Because of these consequences, I would grant leave to appeal to consider whether
Lardie’s irrebuttable presumption of gross negligence: (a) is limited to the driver causing
death in violation of MCL 257.625(4) in a multiple driver situation; and (b) is limited to
only “intoxicated” drivers as defined in MCL 257.625(1) or is also applicable to any
driver who violates MCL 257.625(8) by operating a motor vehicle with “any amount” of
a schedule 1 controlled substance in his system at the time of the accident.
HATHAWAY, J., not participating.

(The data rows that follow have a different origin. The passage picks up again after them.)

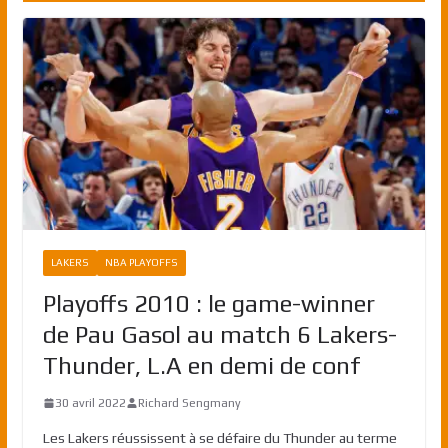
LAKERS
NBA PLAYOFFS
Playoffs 2010 : le game-winner
de Pau Gasol au match 6 Lakers-
Thunder, L.A en demi de conf
30 avril 2022
Richard Sengmany
Les Lakers réussissent à se défaire du Thunder au terme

To avoid unnecessary delay to the parties in
cases considered by this Court before I assumed office, I follow the practice of previous
justices in transition and participate only in cases that need my vote to achieve a majority
for a decision.
I, Corbin R. Davis, Clerk of the Michigan Supreme Court, certify that the
foregoing is a true and complete copy of the order entered at the direction of the Court.